Crime XXXXXXXXV – Assault VII
The
defendant can commit an assault by merely remaining silent. In R v Ireland
(1998) the defendant harassed three separate women over a period of three
months by continuously making repeated phone calls to them and remaining
silent. He was convicted under s.47 of the Offences Against Persons Act (1861)
(OAPA 1861) which reads as follows: -
s.47
Whosoever shall be convicted upon an indictment of any assault occasioning
actual bodily harm shall be liable . . . [to imprisonment for a
term not exceeding 7 years] . . . ; and whosoever shall be convicted
upon an indictment for a common assault shall be liable, at the discretion of
the court, to be imprisoned for any term not exceeding [two years].
The
defendant appealed on the grounds that silence cannot constitute an assault.
The
appeal was dismissed, and the conviction was upheld. Silence can constitute an
assault when it is done to instill fear in the victim or to intimidate the
victim.
“The
proposition that a gesture may amount to an assault, but that words can never
suffice, is unrealistic and indefensible. A thing said is also a thing done.
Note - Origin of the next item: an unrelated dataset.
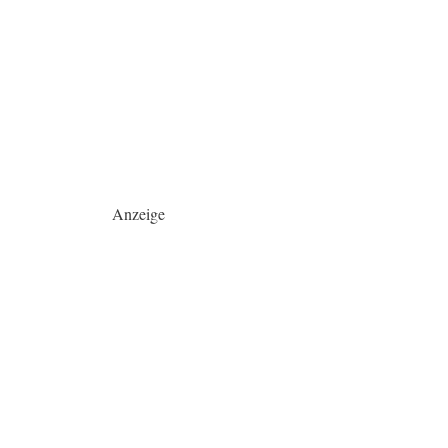
Anzeige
There is no reason why something said should be incapable of causing an
apprehension of immediate personal violence, e.g. a man accosting a woman in a
dark alley saying, "come with me or I will stab you." I would,
therefore, reject the proposition that an assault can never be committed by
words." - Lord Steyn.
On
whether psychiatric illnesses fall under the scope of bodily harm –
“In
my view the ruling in that case was based on principled and cogent reasoning
and it marked a sound and essential clarification of the law. I would hold that
"bodily harm" in sections 18, 20 and 47 must be interpreted so as to
include recognizable psychiatric illness." – Lord Steyn.